2012 Social Media Predictions
1.Where does the future of social networking lie? Google+, or Facebook?
Google+ is no longer new but compared to Facebook it’s still in its infancy. The initial joining rates amazed everyone when Google+ first launched, but it still doesn’t seem to have impacted Facebook in any meaningful way. However, Google is not giving up without a fight. Circles are a fantastic concept. They are at the very core of Google+, and address one of the biggest problems with Facebook: allowing you to control who sees what. Not everyone wants to see pictures of you and your friends, so new features such as Volume Control essentially let you turn the volume up or down on your various streams to customise what you get to see. This makes it easy to modify your stream; if your family and friends are getting too noisy, you can just turn them down. Such great new features keep rolling off the Google+ production line, making it better all the time. So where does the future of social networking lie? Google+ or Facebook?
2. Has Twitter scuppered its future?
It’s been a great year for Twitter, it having grown to over 160 million monthly unique users worldwide along with producing a bumper collection of end of year updates that radically altered our Twitter experience. Homepages were suddenly changed, Tweet Deck is new and brands now have a home. However, Twitter amazed and outraged developers by warning them that it will severely curtail their ability to build apps that use its output.
Many feel that Facebook is revolutionising the web by allowing third-party app development while Twitter only allows you to read, write, watch and share content – everything you could already do with online content ten years ago. However, now there’s more of it and more of us.

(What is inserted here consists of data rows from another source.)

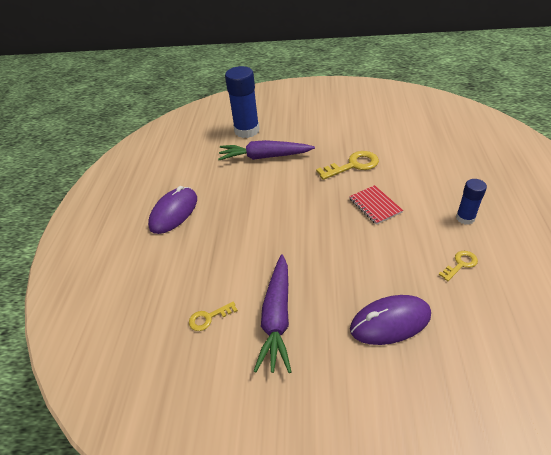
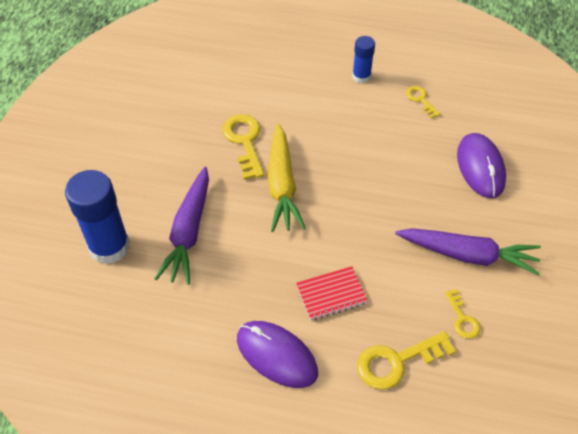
camera: 85 degrees left, 10 degrees up
red notebook [349,185,403,225] -> red notebook moved to [296,266,368,320]
none -> yellow carrot [268,124,306,232]
none -> yellow key [357,331,456,390]

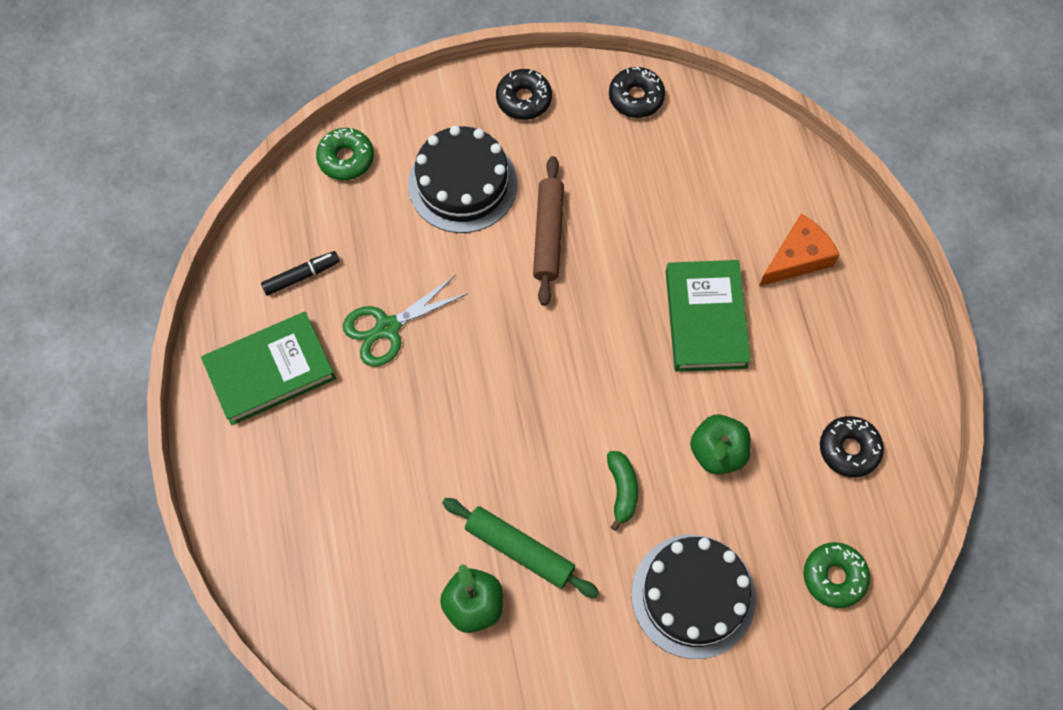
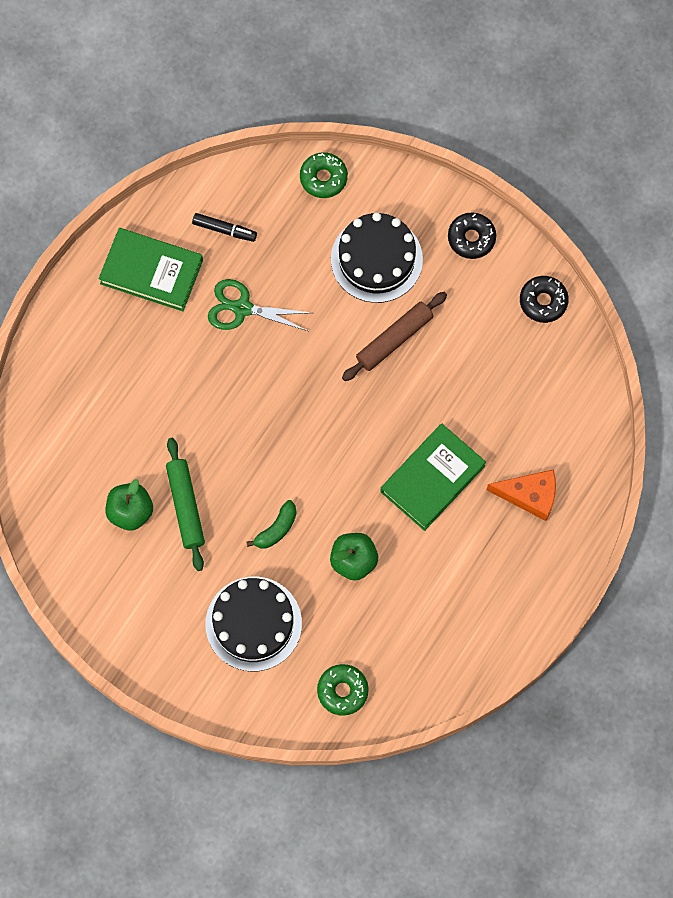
camera: 45 degrees right, 5 degrees up
black donut [820,416,884,477] -> none

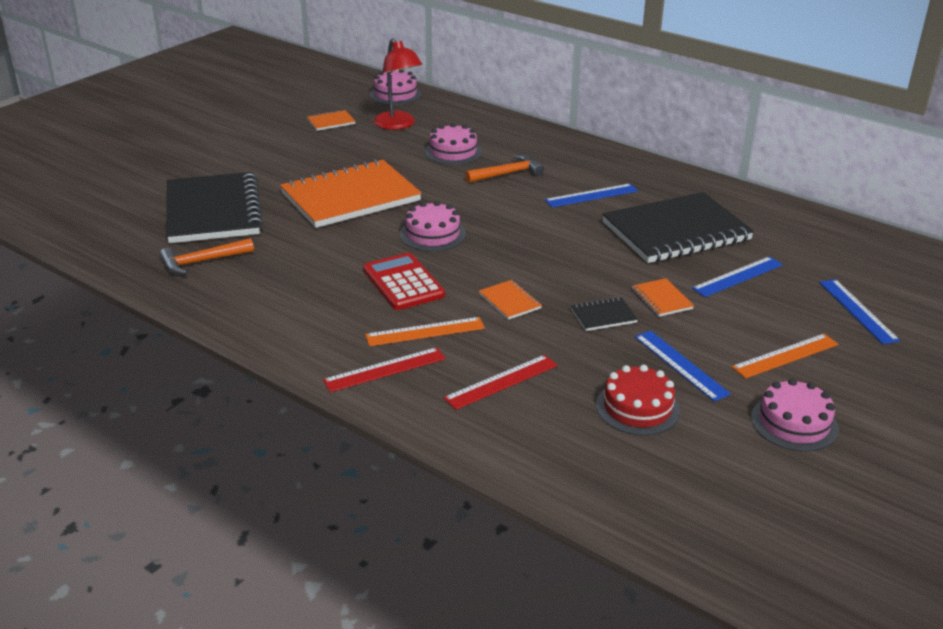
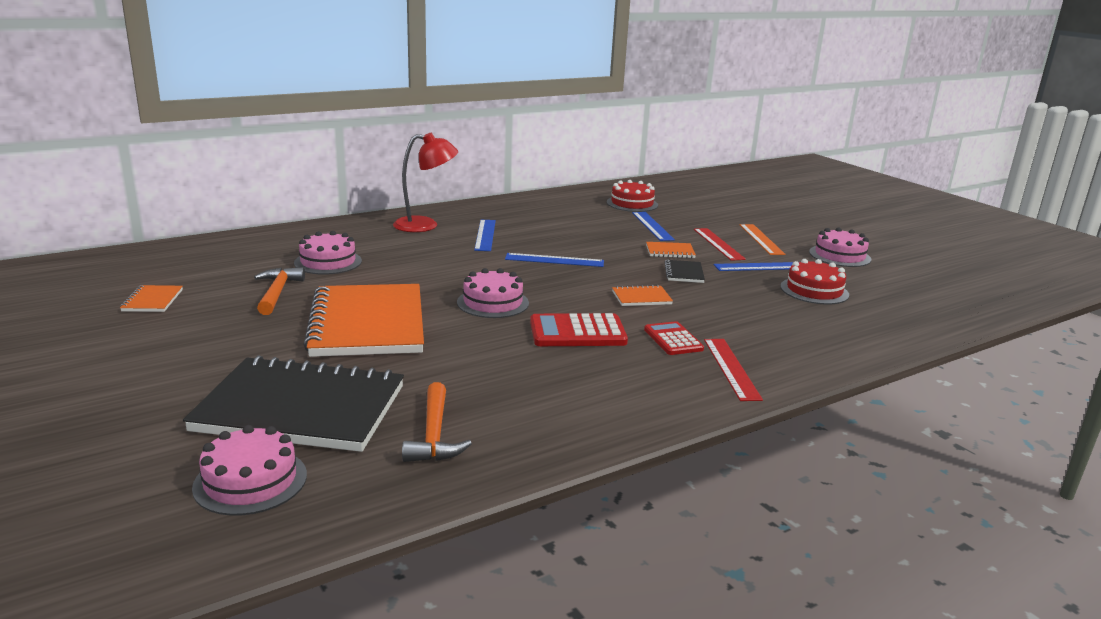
camera: 70 degrees left, 10 degrees down
orange ruler [365,317,485,346] -> red calculator [644,321,704,355]
pink cake [370,69,421,105] -> pink cake moved to [192,425,307,516]
red lamp [374,38,422,130] -> red lamp moved to [393,133,458,232]
red ruler [443,355,558,410] -> red ruler moved to [694,228,746,261]
orange hammer [465,155,544,183] -> orange hammer moved to [254,267,305,315]
black notebook [602,192,754,263] -> none
blue ruler [819,279,900,344] -> blue ruler moved to [505,253,604,267]
none -> red cake [607,180,658,212]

Twitter is therefore in danger of just becoming another social search engine unless 2012 is the year it allows the development of third-party party apps.
3. Quora – the next big thing or just for geeks?
Quora has been called social media’s version of Yahoo Answers. Launched in 2009, it is growing in popularity with entrepreneurs, journalists and others who want to share their expertise while marketing themselves. Users have their own profile pages, which they can also link with Facebook, that include all the questions they have answered. As with Twitter, Quora members can follow other members and vice versa.
The key to success with Quora is to answer questions in which you have expertise and to illustrate your knowledge rather than outright promoting your business. It is important, of course, to mention your business name and experience in your profile. However, Quora growth has not been as strong as predicted, so have the masses had a look at it, decided they didn’t want it and left it to the more techie audience?
Weibo (Sina Microblogging) has experienced the highest growth rate at 181 per cent, while Tumblr has seen a 172 per cent increase. European-based Badoo also posted strong gains of 64 per cent. If these fast-growing sites are any indication, microblogging could emerge as a pivotal force shaping the future of social networking behaviour.
4. 2012 is the year of the Mobile (again!)
Playing games on our mobile phones is nothing new, but for the first time this year’s GDU agenda included a dedicated Smartphone Summit. The summit was designed to explore the future of gaming on platforms such as the iPhone and iPad, Android OS phones and tablets as well as BlackBerry devices. Classic massively multiplayer online games can be very resource intensive, so it’s unlikely that they could work on a handheld device. Despite this, the mobile gaming market is exploding with games like Pocket Legends, World of Magic and Empire Online proving that gaming on a three inch screen is completely possible.
5. The future is mobile again (part 2!)
With extremely fast mobile growth in markets such as India and China, the global mobile phone penetration is expected to be around 4.5 billion people in 2012. As such, it’s not surprising that Facebook is planning to jump into mobile advertising by the end of March 2012 in an attempt to create a fresh revenue stream ahead of a possible initial public offering.
Of its 800 million users, 350 million of them access Facebook through a mobile device, while in the US and Asia users are estimated to notch up 25 daily visits to Facebook by 2012. Facebook’s main advantage over its competitors is that it can gather so much information about a person’s life that it can target customers much more directly than Google.
Among smartphone users in the US the use of social networking is even more pronounced, with nearly 40 per cent of smartphone users reportedly accessing a social networking site every day. 22 per cent of total smartphone users also reported using location-based check-in services such as Foursquare and Facebook Places, this compared to only ten per cent of all mobile users in the US.
The prevalence of these behaviours on smartphones can be attributed to the influence of smartphone apps, as social networks have invested in the development of mobile apps to provide a better user experience and extend the reach of their brands. A greater percentage of US smartphone owners reported using apps to access social networking sites compared to browsers (40 per cent vs. 37 per cent).
The growth in mobile social networking use can be attributed largely to the growth in popularity of smartphones. Smartphones are also becoming more popular as a medium for accessing social networks, with three in five American smartphone users accessing social media sites.